Illegal Diversion of Water Threatens to End Chinook Salmon Survival in California
Environmental groups yesterday filed a request to supplement their complaint against the U.S. Bureau of Reclamation and growers who flood irrigate rice in the Sacramento Valley for mismanaging water supplies that should have been used to protect California’s once-booming salmon runs and fishing industry.
The new claims—asserted by the Natural Resources Defense Council, Earthjustice, San Francisco Baykeeper, The Bay Institute, the Winnemem Wintu Tribe, and Pacific Coast Federation of Fisherman’s Association/Institute for Fisheries Resources—allege that the Bureau unlawfully diverted limited water supplies from behind Shasta Dam for the use of corporate agriculture, instead of using the water to keep Chinook salmon alive below the Dam.
Several runs of Chinook salmon—including spring and winter runs—are on the brink of extinction in California, weakening the backbone of the salmon fishery. The Bureau’s actions led to the death of more than 95 percent of young winter-run Chinook salmon emerging from eggs and rearing below Shasta Dam in 2014 and appear to have nearly wiped another generation of young salmon this year.
Less than 2 percent of the water flowing through California’s Bay-Delta estuary was dedicated to protecting fish and wildlife in this drought year, while rice growers received millions of acre-feet of water to flood their fields several feet deep in the drought.
“The federal government’s mismanagement of limited water supplies in the ongoing drought is a near-death blow for Chinook salmon and the thousands of people whose livelihood is tied to the salmon industry,” said Kate Poole, litigation director for NRDC’s water program. “The kicker is that we have the ability to create enough water for all of the cities and farms in the state. Our leaders should be focused on putting the available solutions in place that can provide water for us all in dry times, while at the same time protecting California’s jobs and wildlife.”
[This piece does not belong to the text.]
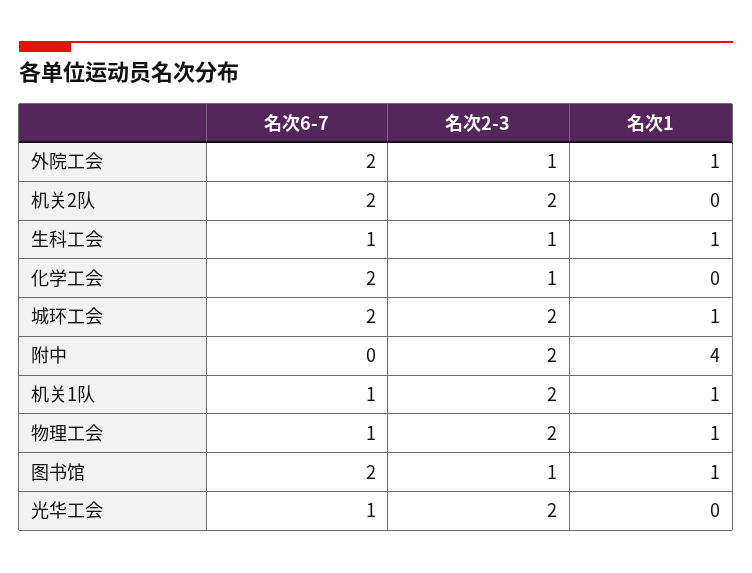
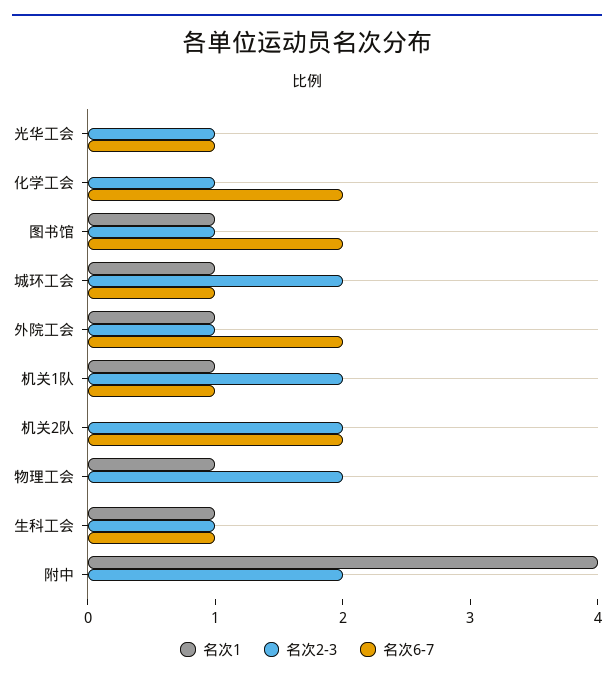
名次6-7, 城环工会: 2 -> 1
名次6-7, 物理工会: 1 -> 0
名次2-3, 光华工会: 2 -> 1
Instead of relying on outdated water supply models, state and federal leaders should be aggressively implementing 21st century water solutions across California, such as water recycling and stormwater capture. Meanwhile, the agricultural industry should be investing in modern, efficient irrigation technology, rather than flooding fields during a drought.
“The mismanagement of our water isn’t just devastating ecosystems, it’s devastating California and Oregon’s fishing industries,” said Tim Sloane, executive director of the Pacific Coast Federation of Fisherman’s Associations, “which in some cases rely entirely on the cold clean water flowing through the Sacramento River and the Delta to irrigate their main crop: wild caught California King salmon. It’s a sad case of privatizing our most crucial public trust resource at the expense of working Californians.”
Winter-run and spring-run Chinook salmon are federally protected species under the Endangered Species Act, requiring that water diversions be timed and distributed to provide the cold, clean water that salmon need to reproduce in their headwater spawning streams, and to survive their journey through the San Francisco Bay Delta to the ocean. Saving these salmon helps protect the fall-run Chinook that supports thousands of jobs in California’s 150-year old salmon fishing industry and fishing communities up and down the coast.
“If the Bureau of Reclamation persists in its mismanagement of the state’s water during the drought, that will be a virtual death sentence for the Chinook salmon,” said Trent Orr, Earthjustice attorney. “In delivering excessive amounts of water to powerful water agencies in the Sacramento Valley two years in a row, the Bureau squandered cold water reserves essential to successful salmon spawning. Tragically, all but a tiny fraction of the eggs laid and fry hatched in 2014 and 2015 by two highly endangered Chinook runs perished from high water temperatures. This gross mismanagement of our water must stop.”
“Reclamation’s refusal to consider how the water contracts are affecting the needs of endangered Chinook salmon has privileged these senior water rights holders over all others and pushed the salmon runs closer to extinction during the drought than we have ever experienced before,” said Gary Bobker, program director at The Bay Institute. “After investing so much effort to bring winter- and spring-run Chinook back from the edge over the past two decades—including the adoption of stronger salmon protections that the courts have upheld—the federal agencies have chosen to ignore what they know and let the contracts determine how water operations are conducted, in the process managing to devastate the emerging salmon three years in a row, including this year. The salmon can’t wait any longer for the situation to change.”
“There is no greater task for this generation than to protect our Mother Earth for the generations to come,” said Gary Mulcahy, spokesman for the Winnemem Wintu Tribe. “The salmon are on the cusp of extinction, and the Winnemem Wintu are on the brink of cultural destruction. It’s time to stop the madness of politicizing our water and caving to those who can pay to suck every last drop. Water use isn’t a right. It’s a responsibility.”
“The science is clear that the Bay-Delta estuary and the species that live there need adequate cold freshwater flows to survive,” said George Torgun, managing attorney at San Francisco Baykeeper. “Despite court rulings to the contrary, Reclamation has simply continued its business-as-usual approach, resulting in the illegal take of countless fish including imperiled runs of Chinook salmon. These blatant violations of the Endangered Species Act must stop immediately.”